## REQUIRED ACTION:
Starting at the line with "Copyright © 0000 John Wiley & Sons, Ltd.", repeat every line exactly until the records end, including the last one.

(Records from a data collection)
==*==
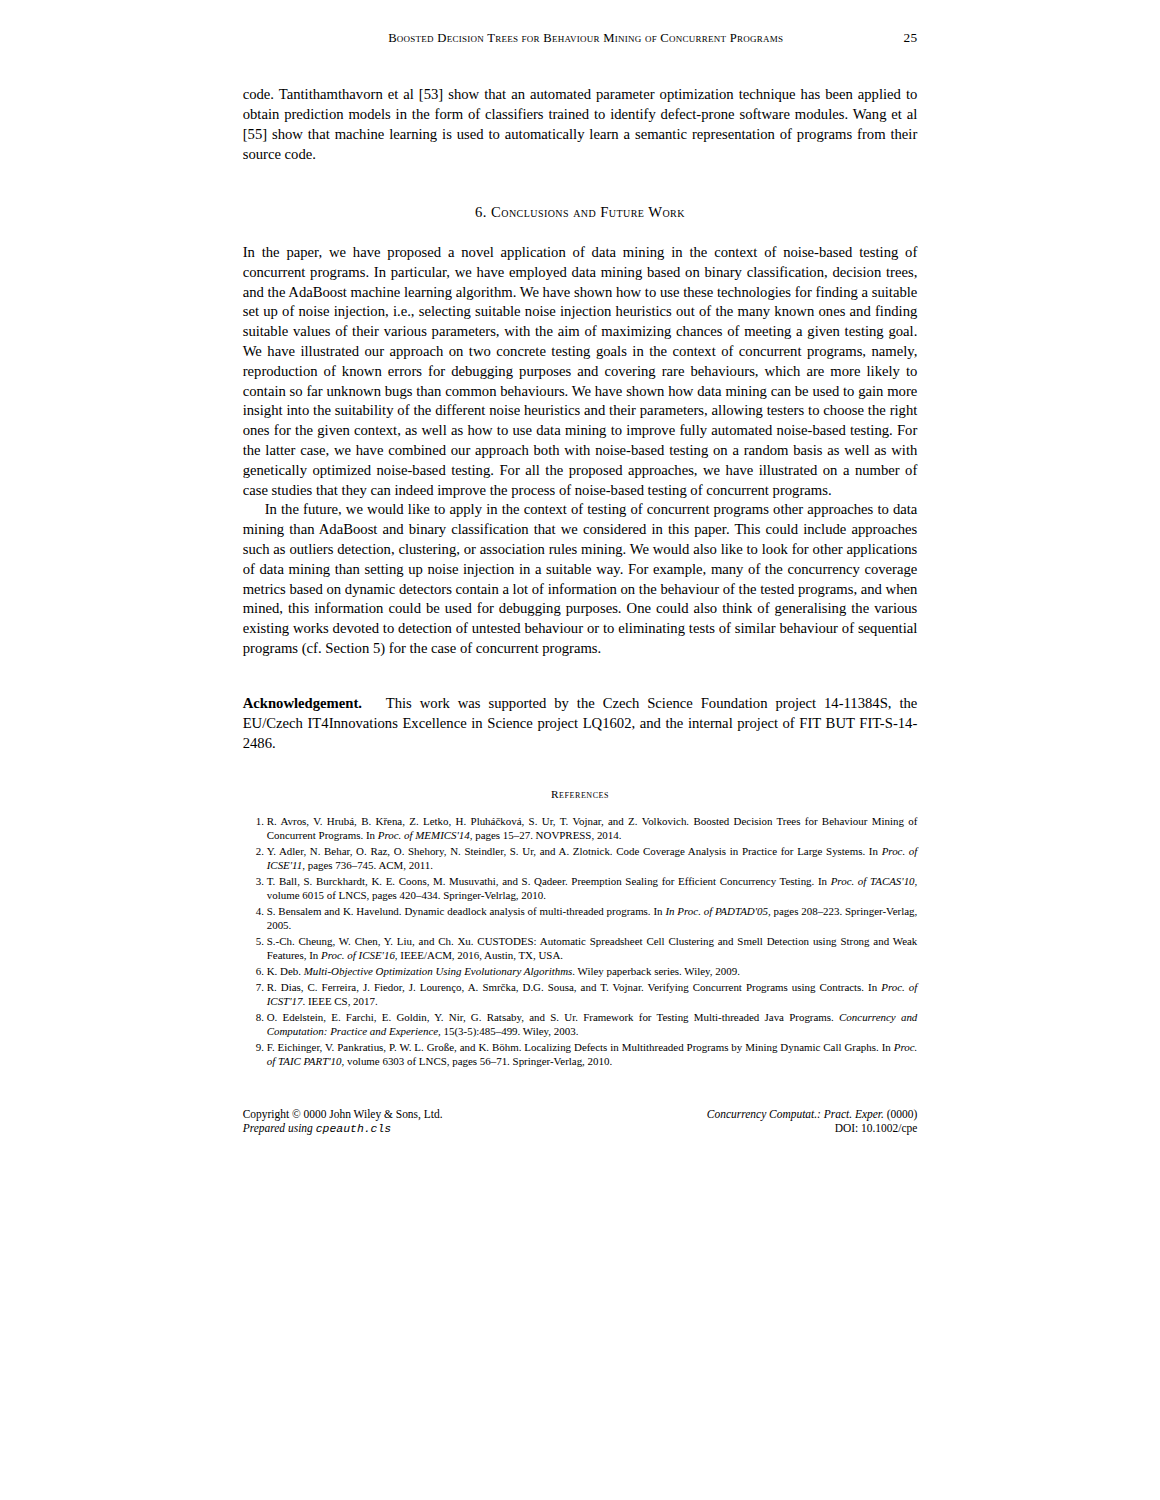Boosted Decision Trees for Behaviour Mining of Concurrent Programs 25
code. Tantithamthavorn et al [53] show that an automated parameter optimization technique has been applied to obtain prediction models in the form of classifiers trained to identify defect-prone software modules. Wang et al [55] show that machine learning is used to automatically learn a semantic representation of programs from their source code.
6. Conclusions and Future Work
In the paper, we have proposed a novel application of data mining in the context of noise-based testing of concurrent programs. In particular, we have employed data mining based on binary classification, decision trees, and the AdaBoost machine learning algorithm. We have shown how to use these technologies for finding a suitable set up of noise injection, i.e., selecting suitable noise injection heuristics out of the many known ones and finding suitable values of their various parameters, with the aim of maximizing chances of meeting a given testing goal. We have illustrated our approach on two concrete testing goals in the context of concurrent programs, namely, reproduction of known errors for debugging purposes and covering rare behaviours, which are more likely to contain so far unknown bugs than common behaviours. We have shown how data mining can be used to gain more insight into the suitability of the different noise heuristics and their parameters, allowing testers to choose the right ones for the given context, as well as how to use data mining to improve fully automated noise-based testing. For the latter case, we have combined our approach both with noise-based testing on a random basis as well as with genetically optimized noise-based testing. For all the proposed approaches, we have illustrated on a number of case studies that they can indeed improve the process of noise-based testing of concurrent programs.
In the future, we would like to apply in the context of testing of concurrent programs other approaches to data mining than AdaBoost and binary classification that we considered in this paper. This could include approaches such as outliers detection, clustering, or association rules mining. We would also like to look for other applications of data mining than setting up noise injection in a suitable way. For example, many of the concurrency coverage metrics based on dynamic detectors contain a lot of information on the behaviour of the tested programs, and when mined, this information could be used for debugging purposes. One could also think of generalising the various existing works devoted to detection of untested behaviour or to eliminating tests of similar behaviour of sequential programs (cf. Section 5) for the case of concurrent programs.
Acknowledgement. This work was supported by the Czech Science Foundation project 14-11384S, the EU/Czech IT4Innovations Excellence in Science project LQ1602, and the internal project of FIT BUT FIT-S-14-2486.
References
R. Avros, V. Hrubá, B. Křena, Z. Letko, H. Pluháčková, S. Ur, T. Vojnar, and Z. Volkovich. Boosted Decision Trees for Behaviour Mining of Concurrent Programs. In Proc. of MEMICS'14, pages 15–27. NOVPRESS, 2014.
Y. Adler, N. Behar, O. Raz, O. Shehory, N. Steindler, S. Ur, and A. Zlotnick. Code Coverage Analysis in Practice for Large Systems. In Proc. of ICSE'11, pages 736–745. ACM, 2011.
T. Ball, S. Burckhardt, K. E. Coons, M. Musuvathi, and S. Qadeer. Preemption Sealing for Efficient Concurrency Testing. In Proc. of TACAS'10, volume 6015 of LNCS, pages 420–434. Springer-Velrlag, 2010.
S. Bensalem and K. Havelund. Dynamic deadlock analysis of multi-threaded programs. In In Proc. of PADTAD'05, pages 208–223. Springer-Verlag, 2005.
S.-Ch. Cheung, W. Chen, Y. Liu, and Ch. Xu. CUSTODES: Automatic Spreadsheet Cell Clustering and Smell Detection using Strong and Weak Features, In Proc. of ICSE'16, IEEE/ACM, 2016, Austin, TX, USA.
K. Deb. Multi-Objective Optimization Using Evolutionary Algorithms. Wiley paperback series. Wiley, 2009.
R. Dias, C. Ferreira, J. Fiedor, J. Lourenço, A. Smrčka, D.G. Sousa, and T. Vojnar. Verifying Concurrent Programs using Contracts. In Proc. of ICST'17. IEEE CS, 2017.
O. Edelstein, E. Farchi, E. Goldin, Y. Nir, G. Ratsaby, and S. Ur. Framework for Testing Multi-threaded Java Programs. Concurrency and Computation: Practice and Experience, 15(3-5):485–499. Wiley, 2003.
F. Eichinger, V. Pankratius, P. W. L. Große, and K. Böhm. Localizing Defects in Multithreaded Programs by Mining Dynamic Call Graphs. In Proc. of TAIC PART'10, volume 6303 of LNCS, pages 56–71. Springer-Verlag, 2010.
Copyright © 0000 John Wiley & Sons, Ltd.
Prepared using cpeauth.cls
Concurrency Computat.: Pract. Exper. (0000)
DOI: 10.1002/cpe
==*==
## ANSWER:
Copyright © 0000 John Wiley & Sons, Ltd.
Prepared using cpeauth.cls
Concurrency Computat.: Pract. Exper. (0000)
DOI: 10.1002/cpe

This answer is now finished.